- [Work instruction]
Can you continue the passage on link prediction explainability in knowledge graphs, picking up right after its last sentence?

- [Study text]
=== Section Start ===

In our earlier work, we have also proposed a method, called DDI-BLKG[19], which uses simple path analysis (frequent relational chains), in order to identify previously unknown drug-drug interactions. In the experimental comparison of this paper we include an extended version of DDI-BLKG, called BLGPA, focusing on DTI prediction.

Link prediction explainability

As mentioned in “Introduction” section, for any prediction to find its way to the wet lab, trust by health science researchers is essential. Therefore, statistical and traditional machine learning methods based on rules [20] and using features that make sense to humans [21] have an advantage over complex black-box models. For the more complex approaches, explainability techniques such as LIME (Local Interpretable Model-Agnostic Explanation) [22] are needed, in order to gain an understanding of which features are used and how for making a decision. However, graph embeddings model the nodes and links of KGs with derived features that are hard to interpret, thus requiring special explainability approaches.

=== Section End ===

- [The data]
=== Section Start ===

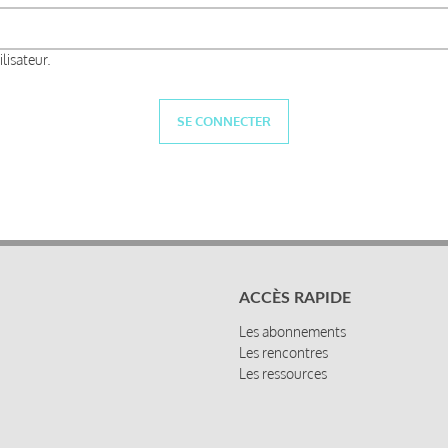
lisateur.
ACCÈS RAPIDE
Les abonnements
Les rencontres
Les ressources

=== Section End ===

- [Answer for the task]
Various methods have been proposed to explain the link predictions of an RGCN, with limited success, regarding the quality of explanations, i.e. how understandable they are in fact by the prediction consumers. The most prominent one is ExplaiNE [23], which quantifies how the predicted probability of a link changes when weakening or removing a link with a neighboring node. One the other hand, GNNExplainer [24] explains the predictions of any GNN by learning a mask over the adjacency matrix, in order to identify an informative subgraph, together with a small subset of node features, that are most influential for the prediction. Halliwell [25] recently attempted to evaluate such explainability techniques, proposing the use of a scoring metric on benchmark datasets, which allows comparison of their explanations.


Generating a knowledge graph from biomedical literature

MEDLINE and PubMed are the most popular sources of biomedical knowledge, offering more than 28 million citations. PubMed supports semantic retrieval based on manually curated topic annotations using the MeSH vocabulary.Footnote 3 Additionally, PubMed Central (PMC) provides the full text of about 4.7 million articles. In this work, we aim at generating disease-specific Knowledge Graphs from biomedical literature, exploiting publicly available tools to retrieve relevant article abstracts as well as their full text when available.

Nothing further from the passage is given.